• [What is being asked]
In the entries below, find the line with "pinky tip: (151, 182)" and print exactly every line from there up to and including the line with "middle pip: (178, 82)", with no other lines.

• [Records from a data collection]
══════
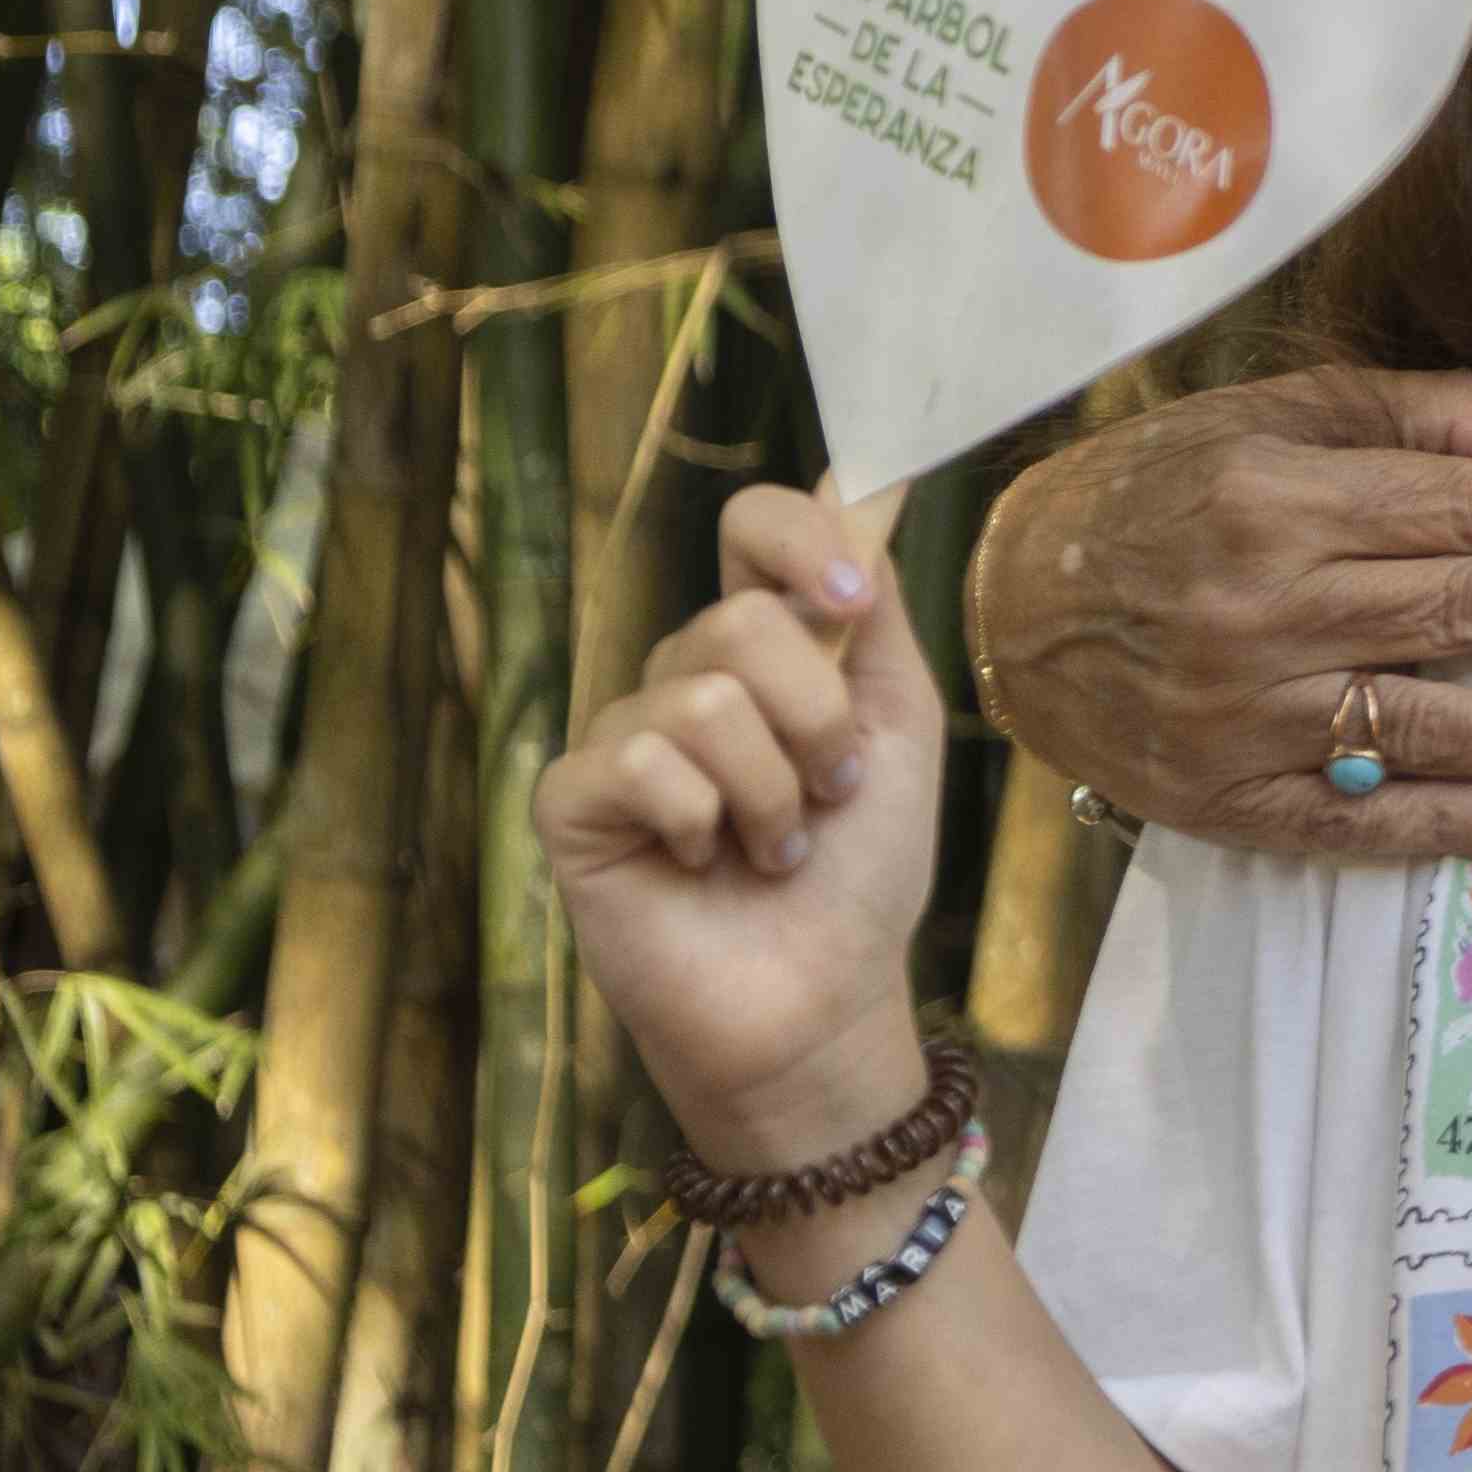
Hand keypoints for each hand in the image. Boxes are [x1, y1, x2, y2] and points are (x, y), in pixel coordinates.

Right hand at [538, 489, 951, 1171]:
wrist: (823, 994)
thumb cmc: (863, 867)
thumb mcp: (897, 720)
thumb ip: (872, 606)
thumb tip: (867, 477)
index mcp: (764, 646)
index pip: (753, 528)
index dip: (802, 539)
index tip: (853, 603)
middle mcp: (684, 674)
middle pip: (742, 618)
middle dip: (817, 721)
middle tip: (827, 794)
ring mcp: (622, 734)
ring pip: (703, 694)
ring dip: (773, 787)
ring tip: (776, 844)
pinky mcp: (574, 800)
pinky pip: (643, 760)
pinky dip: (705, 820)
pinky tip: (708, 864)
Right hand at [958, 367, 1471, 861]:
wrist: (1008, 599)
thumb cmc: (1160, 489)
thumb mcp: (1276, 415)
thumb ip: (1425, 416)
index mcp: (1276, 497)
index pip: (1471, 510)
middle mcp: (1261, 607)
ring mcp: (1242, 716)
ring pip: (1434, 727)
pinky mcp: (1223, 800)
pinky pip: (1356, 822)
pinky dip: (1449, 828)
══════
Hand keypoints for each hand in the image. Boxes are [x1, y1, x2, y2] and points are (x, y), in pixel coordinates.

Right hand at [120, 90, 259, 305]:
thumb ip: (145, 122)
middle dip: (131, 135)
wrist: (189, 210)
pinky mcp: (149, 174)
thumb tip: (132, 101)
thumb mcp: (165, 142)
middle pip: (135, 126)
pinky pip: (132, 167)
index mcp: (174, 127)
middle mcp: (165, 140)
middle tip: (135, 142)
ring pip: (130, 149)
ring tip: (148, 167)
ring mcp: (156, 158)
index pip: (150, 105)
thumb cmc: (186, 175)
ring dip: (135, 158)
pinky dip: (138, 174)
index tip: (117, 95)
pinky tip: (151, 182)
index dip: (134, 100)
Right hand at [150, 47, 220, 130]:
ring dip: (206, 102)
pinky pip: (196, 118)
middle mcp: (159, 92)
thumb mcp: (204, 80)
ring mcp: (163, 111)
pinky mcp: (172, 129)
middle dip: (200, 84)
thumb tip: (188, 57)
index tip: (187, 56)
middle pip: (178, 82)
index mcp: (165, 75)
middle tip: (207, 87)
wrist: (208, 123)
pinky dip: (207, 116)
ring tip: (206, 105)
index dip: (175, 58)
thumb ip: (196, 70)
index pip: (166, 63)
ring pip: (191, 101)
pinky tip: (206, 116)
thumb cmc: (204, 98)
══════
• [Exercise solution]
pinky tip: (151, 182)
index dip: (134, 100)
Right hand at [150, 47, 220, 130]:
ring dip: (206, 102)
pinky pip: (196, 118)
middle mcp: (159, 92)
thumb mcp: (204, 80)
ring mcp: (163, 111)
pinky mcp: (172, 129)
middle dip: (200, 84)
thumb tip: (188, 57)
index tip: (187, 56)
middle pip: (178, 82)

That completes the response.